- **WORK REQUIRED**
Retype every line of text in the material below word for word, leaving out the picture markers.

- **SUPPLIED INFORMATION**
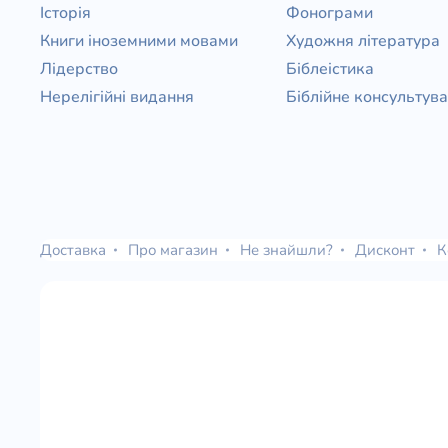
Історія
Фонограми
Книги іноземними мовами
Художня література
Лідерство
Біблеістика
Нерелігійні видання
Біблійне консультув
Доставка
Про магазин
Не знайшли?
Дисконт
К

- **TASK ANSWER**
Історія
Фонограми
Книги іноземними мовами
Художня література
Лідерство
Біблеістика
Нерелігійні видання
Біблійне консультув
Доставка
Про магазин
Не знайшли?
Дисконт
К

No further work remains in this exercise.